**EXERCISE**
From the line with "Per pixel u v: camera depth d (z-distance into the scene)." to the line with "127 176 3.85", retype each line exactly as it stands in the records below, but skip the pictures.

**DATA TO PROCESS**
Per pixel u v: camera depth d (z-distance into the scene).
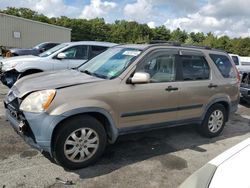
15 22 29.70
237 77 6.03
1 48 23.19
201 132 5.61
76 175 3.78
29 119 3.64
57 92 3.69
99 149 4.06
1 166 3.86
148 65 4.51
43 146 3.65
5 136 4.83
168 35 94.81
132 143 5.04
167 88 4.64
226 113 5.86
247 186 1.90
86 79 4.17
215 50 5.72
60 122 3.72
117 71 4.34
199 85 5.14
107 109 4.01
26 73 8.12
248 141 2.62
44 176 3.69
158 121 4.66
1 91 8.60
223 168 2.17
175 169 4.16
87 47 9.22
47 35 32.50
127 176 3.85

==

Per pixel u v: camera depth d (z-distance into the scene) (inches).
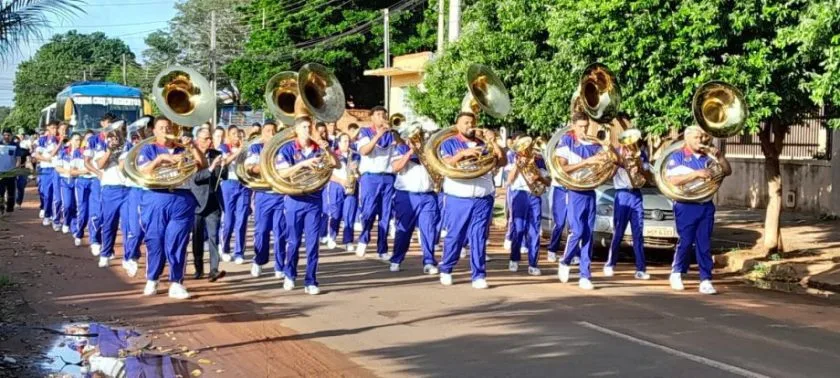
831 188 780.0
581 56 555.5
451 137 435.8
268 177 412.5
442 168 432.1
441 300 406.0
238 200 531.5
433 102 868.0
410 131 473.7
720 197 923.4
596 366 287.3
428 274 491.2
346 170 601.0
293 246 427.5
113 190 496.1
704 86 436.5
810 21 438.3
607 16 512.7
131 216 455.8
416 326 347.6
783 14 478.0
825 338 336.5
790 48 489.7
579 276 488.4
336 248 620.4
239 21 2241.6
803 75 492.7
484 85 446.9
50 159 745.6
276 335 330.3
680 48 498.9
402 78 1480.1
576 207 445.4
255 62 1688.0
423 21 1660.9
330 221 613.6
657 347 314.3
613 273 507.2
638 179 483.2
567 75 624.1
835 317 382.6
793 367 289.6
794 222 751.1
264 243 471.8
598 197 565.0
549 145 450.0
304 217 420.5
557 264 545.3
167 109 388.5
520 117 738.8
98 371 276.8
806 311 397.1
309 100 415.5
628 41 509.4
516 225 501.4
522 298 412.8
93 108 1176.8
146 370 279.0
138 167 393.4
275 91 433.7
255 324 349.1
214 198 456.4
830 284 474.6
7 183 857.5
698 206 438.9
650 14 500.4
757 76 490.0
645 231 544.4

* * *

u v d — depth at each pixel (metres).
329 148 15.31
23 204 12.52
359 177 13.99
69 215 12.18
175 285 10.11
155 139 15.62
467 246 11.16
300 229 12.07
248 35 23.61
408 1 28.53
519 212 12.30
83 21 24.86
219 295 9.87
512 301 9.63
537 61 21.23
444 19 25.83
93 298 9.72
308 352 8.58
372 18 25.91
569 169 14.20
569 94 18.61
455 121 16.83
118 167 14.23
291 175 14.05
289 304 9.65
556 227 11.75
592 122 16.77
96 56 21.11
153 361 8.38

**COMPLETED EXERCISE**
Per pixel u v: camera depth d (z-distance into the scene).
15 22 29.70
237 77 6.03
1 48 23.19
201 132 5.61
76 175 3.78
29 119 3.64
57 92 3.69
99 149 4.06
1 166 3.86
148 65 4.51
43 146 3.65
5 136 4.83
168 35 94.81
132 143 5.04
167 88 4.64
226 113 5.86
247 186 1.90
86 79 4.17
215 50 5.72
60 122 3.72
117 71 4.34
199 85 5.14
107 109 4.01
26 73 8.12
248 141 2.62
44 176 3.69
158 121 4.66
1 91 8.60
223 168 2.17
175 169 4.16
87 47 9.22
47 35 32.50
127 176 3.85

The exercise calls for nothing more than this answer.